Richard Guo <guofenglinux@gmail.com> writes: > Rebase the patch on HEAD as cfbot reminds.
This fix seems like a mess. The function that is in charge of filling RelOptInfo.lateral_vars is extract_lateral_references; or at least that was how it was done up to now. Can't we compute these additional references there? If not, maybe we ought to just merge extract_lateral_references into create_lateral_join_info, rather than having the responsibility split. I also wonder whether this change isn't creating hidden dependencies on RTE order (which would likely be bugs), since create_lateral_join_info itself examines the lateral_vars lists as it walks the rtable.
Yeah, you're right. Currently all RelOptInfo.lateral_vars are filled in extract_lateral_references. And then in create_lateral_join_info these lateral_vars, together with all PlaceHolderInfos, are examined to compute the per-base-relation lateral refs relids. However, in the process of extract_lateral_references, it's possible that we create new PlaceHolderInfos. So I think it may not be a good idea to extract the lateral references within PHVs there. But I agree with you that it's also not a good idea to compute these additional lateral Vars within PHVs in create_lateral_join_info as the patch does. Actually with the patch I find that with PHVs that are due to be evaluated at a join we may get a problematic plan. For instance
explain (costs off) select * from t t1 left join lateral (select t1.a as t1a, t2.a as t2a from t t2 join t t3 on true) s on true where s.t1a = s.t2a; QUERY PLAN ------------------------------------ Nested Loop -> Seq Scan on t t1 -> Nested Loop Join Filter: (t1.a = t2.a) -> Seq Scan on t t2 -> Memoize Cache Key: t1.a Cache Mode: binary -> Seq Scan on t t3 (9 rows)
There are no lateral refs in the subtree of the Memoize node, so it should be a Materialize node rather than a Memoize node. This is caused by that for a PHV that is due to be evaluated at a join, we fill its lateral refs in each baserel in the join, which is wrong.

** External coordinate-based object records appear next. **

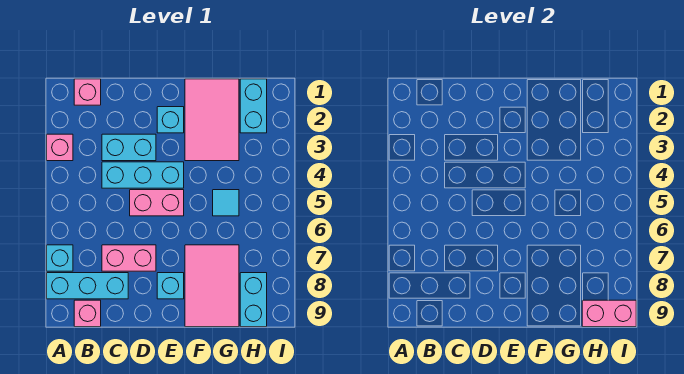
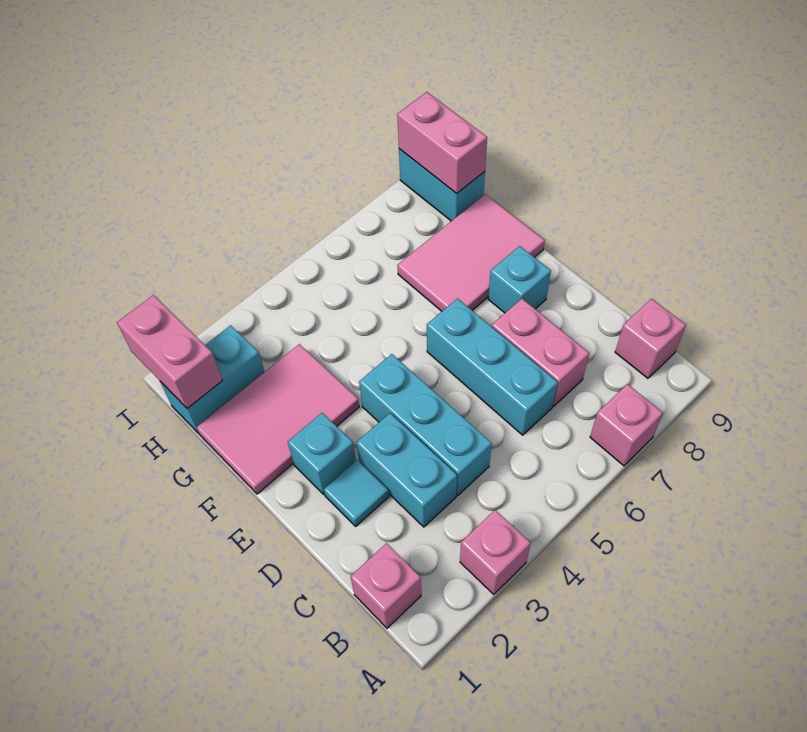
cyan brick A7 level 1 -> pink brick A7 level 1
cyan brick A8:C8 level 1 -> cyan brick C6:E6 level 1
pink brick D5:E5 level 1 -> pink brick H1:I1 level 2
cyan tile G5 level 1 -> cyan tile D2 level 1
cyan brick H8:H9 level 1 -> cyan brick H9:I9 level 1

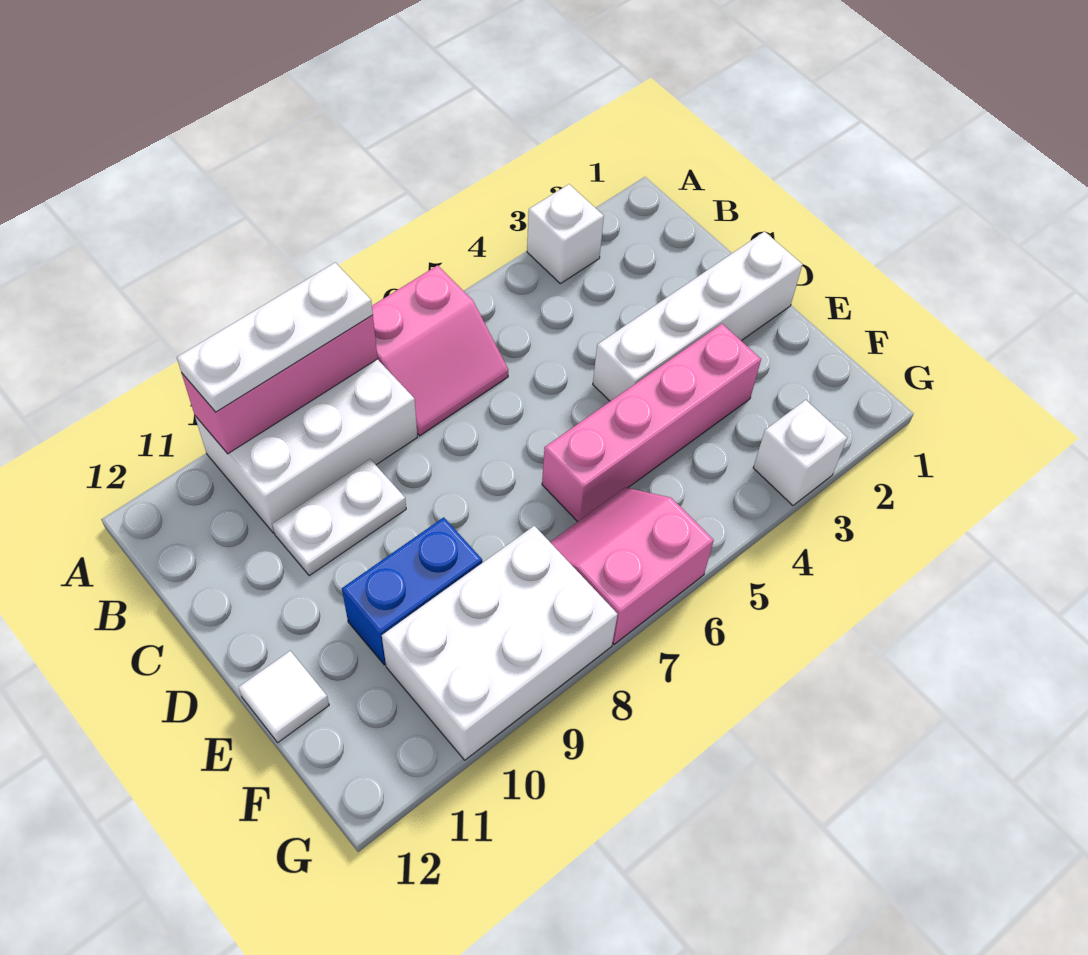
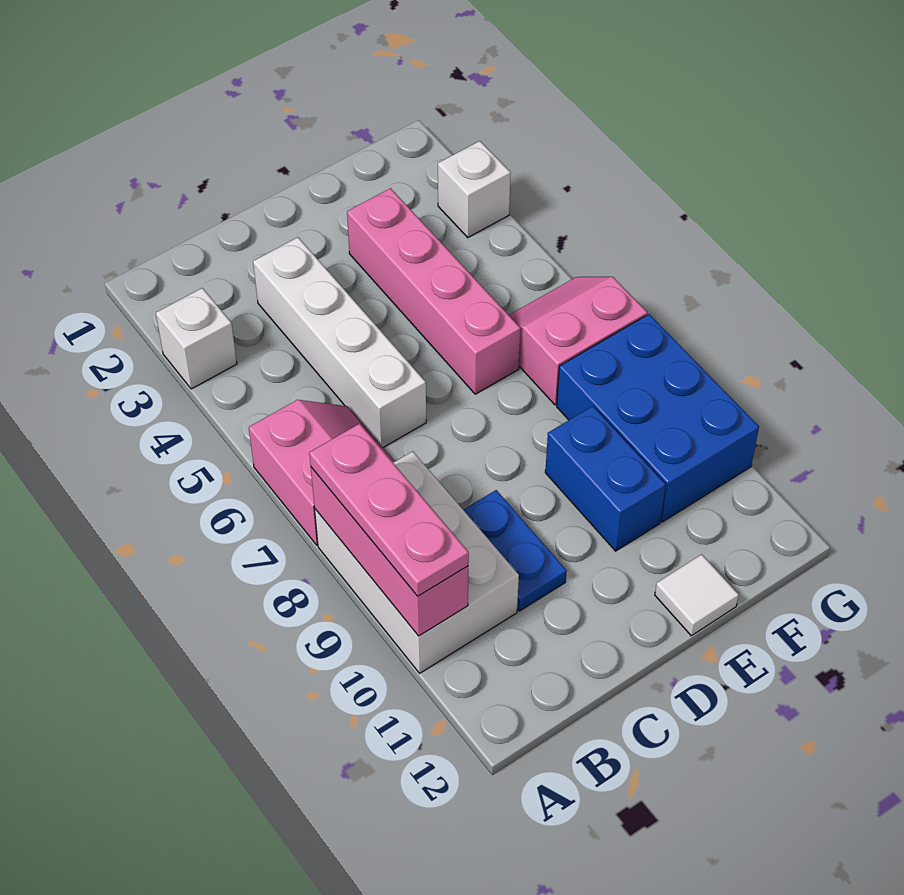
white plate A8:A10 level 3 -> pink plate A8:A10 level 3
white plate C9:C10 level 1 -> blue plate C9:C10 level 1
white brick D1:D4 level 1 -> white brick C3:C6 level 1
pink slope F6:G7 level 1 top G -> pink slope F6:G7 level 1 top 7
white brick F8:G10 level 1 -> blue brick F8:G10 level 1

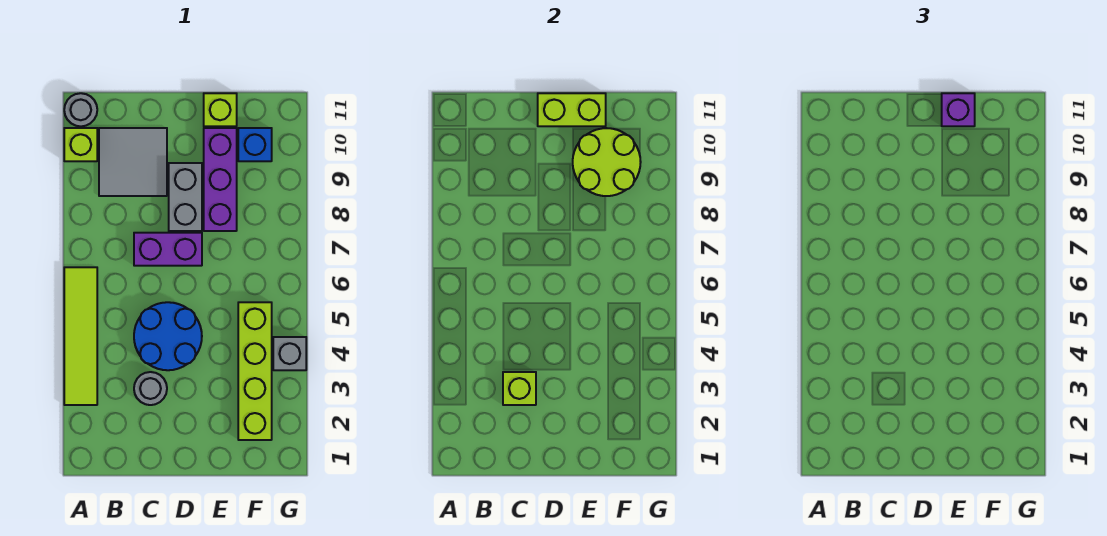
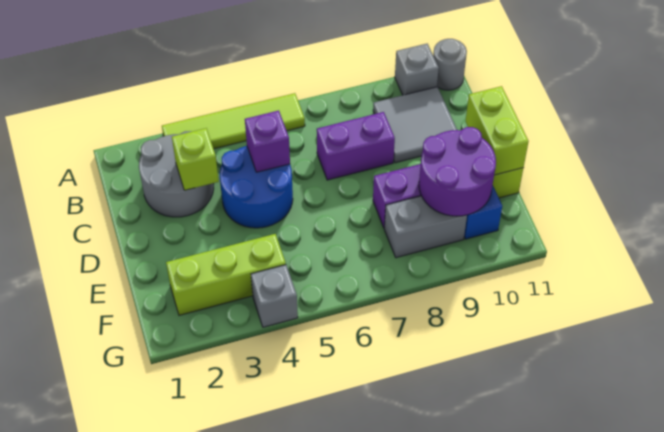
lime brick A10 level 1 -> grey brick A10 level 1
grey round brick C3 level 1 -> grey round brick B2:C3 level 1
purple brick C7:D7 level 1 -> purple brick C7:C8 level 1
grey brick D8:D9 level 1 -> grey brick F8:F9 level 1
lime round brick E9:F10 level 2 -> purple round brick E9:F10 level 2
purple brick E11 level 3 -> purple brick C5 level 2
lime brick F2:F5 level 1 -> lime brick F2:F4 level 1

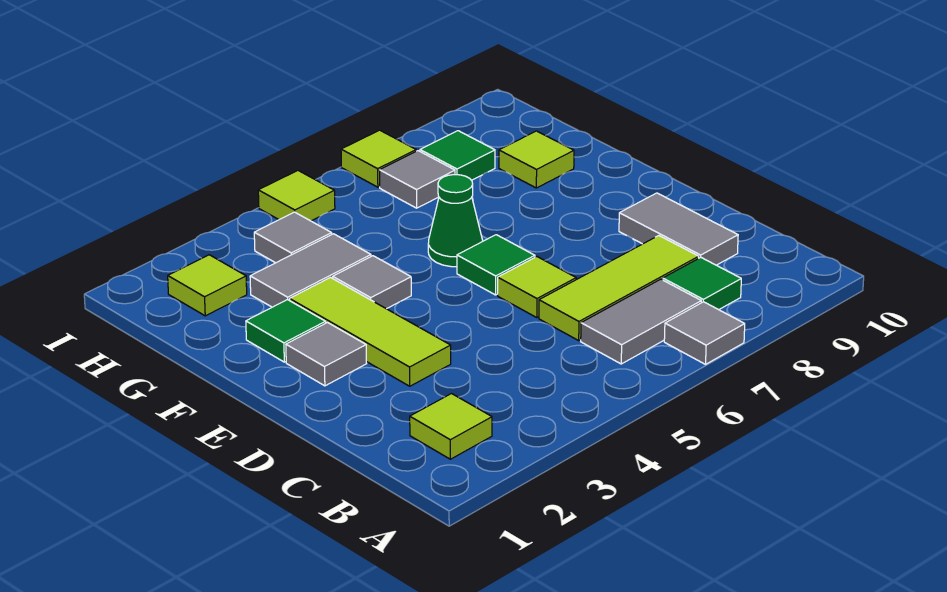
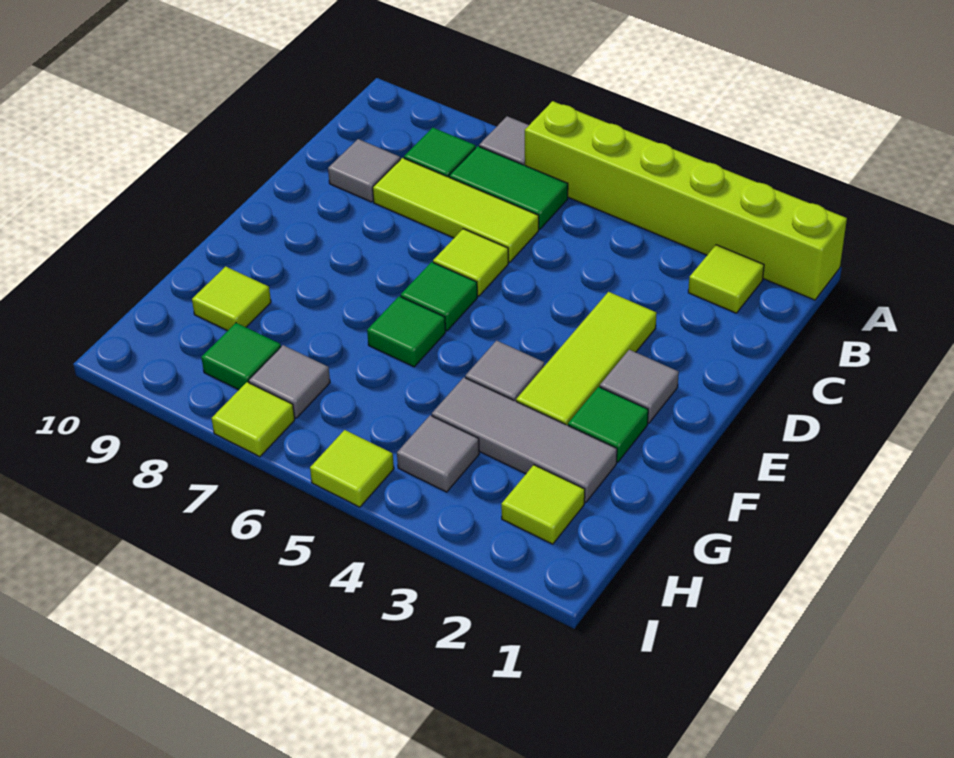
none -> lime brick A1:A6 level 1
grey tile B6:B7 level 1 -> green tile B6:B7 level 1
grey tile C9:D9 level 1 -> grey tile C9 level 1
green cone F6 level 1 -> green tile F6 level 1
grey tile G3:G4 level 1 -> grey tile G2:G4 level 1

So I'm wondering if it'd be better that we move all this logic of computing additional lateral references within PHVs to get_memoize_path, where we can examine only PHVs that are evaluated at innerrel. And considering that these lateral refs are only used by Memoize, it seems more sensible to compute them there. But I'm a little worried that doing this would make get_memoize_path too expensive.